On remarque sur la macro photo ci-dessus que ce wrightiae porte distinctement sept boutons floraux, les uns plus nettement décapités, « consommés », que d’autres. Le dernier de ses boutons, encore bien visible, est à son tour pris d’assaut. Il va disparaître bien vite. En moins d’une journée, l’apex de ce petit cactus sera entièrement « nettoyé ». Ce spécimen est apparemment en pleine santé. On peut supposer qu’il le restera malgré et après la razzia de ces fourmis sur une partie de son intégrité. Mais il ne pourra pas contribuer – cette saison pour le moins – à la propagation de son espèce.

Les fourmis qui nous intéressent ici pourraient être de l’espèce (qui s’en rapproche le plus) Pogonomyrmex barbatus, appelées aussi fourmis rouges moissonneuses très répandues et communes dans tout le sud-ouest des Etats-Unis (Arizona, Californie, Nevada, Nouveau-Mexique, Texas, Utah). Avant de pouvoir observer sur la tige de ce Sclerocactus wrightiae leur va et vient fébrile et méthodique, ainsi que la redoutable efficacité de leurs puissantes mandibules, je n’imaginais pas qu’une telle interaction destructrice puisse exister entre ces insectes et ces cactées. Avais-je cependant assisté à un cas particulier ? Un peu plus loin, à moins d’une centaine de mètres, je pouvais voir d’autres spécimens de wrightiae dont l’un, photographié ci-dessous, était lui aussi en proie à une razzia identique et frénétique. 

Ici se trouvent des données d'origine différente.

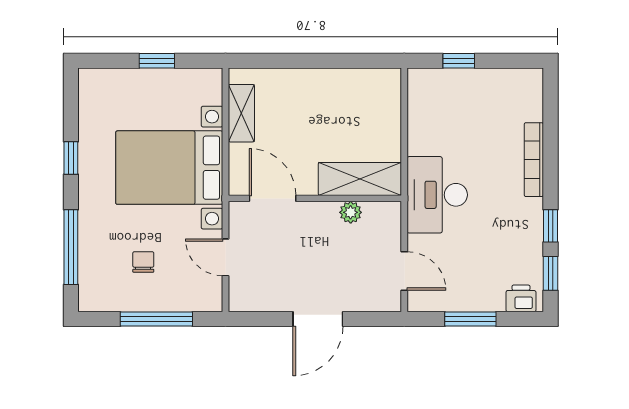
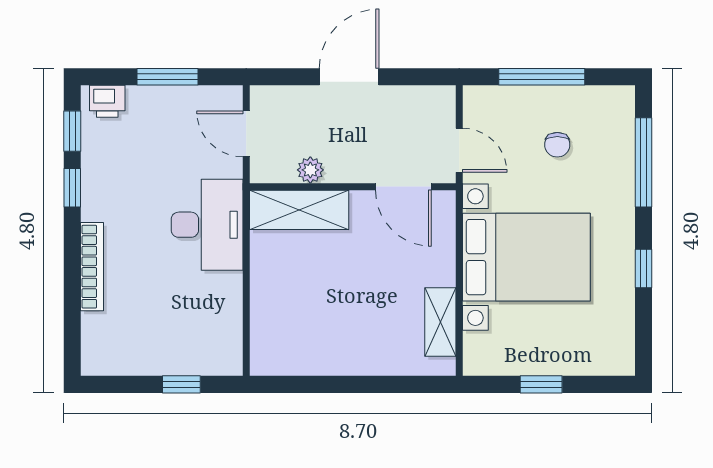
shelving: (360, 179) -> (299, 210), moved
door: (273, 198) -> (403, 187), moved
wall: (315, 198) -> (353, 187), moved
plant: (351, 212) -> (310, 170), moved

A la vue de ces photographies, on ne peut pas ne pas remarquer les différences d’aspect entre ces deux wrightiae. Ces cactées se trouvent dans le San Rafael Swell, en bordure de l’une des nombreuses pistes de terre battue qui bordent le versant sud de l’Interstate 70. On est au cœur de la zone de distribution de Sclerocactus wrightiae. Dans cette immensité, il se trouve cependant quelques secteurs géographiques assez localisés où peuvent s’observer deux phénomènes qui touchent particulièrement cette espèce. D’une part sa propre et assez grande variabilité, un peu à l’image de celle que montre l’espèce parviflorus, mais dans un espace géographique beaucoup plus restreint que celui occupé par cette dernière. D’autre part, son hybridation plus ou moins prononcée selon les spécimens avec l’espèce parviflorus. Montrant des couleurs d’épines et de fleurs propres à celles de l’espèce, le premier spécimen semble plutôt illustrer la variabilité des wrightiae. Sa couverture d’épines est nettement plus fournie (en nombre et longueur d’épines) que celle habituellement observée sur les wrightiae, de même que sa tige est plus élancée et moins aplatie ou déprimée à son sommet. 

Le second spécimen photographié semble, lui, ne pas montrer d’hybridation. On remarque surtout que sa tige plus aplatie, avec une dépression marquée à son sommet, porte des tubercules plus développés, plus arrondis, que ceux que montre le premier spécimen. Ses épines radiales sont aussi moins nombreuses, au nombre de 7 à 8 par aréole alors que ce nombre peut aller de 5 à 10. Son épine centrale abaxiale la plus longue, également blanche, est bien terminée par une pointe en hameçon dont l’extrémité est toujours brunâtre à noirâtre. Son épine centrale adaxiale, blanche elle aussi, a comme il se doit une forme nettement aplatie sur presque toute sa longueur, tout en étant parfois légèrement coudée.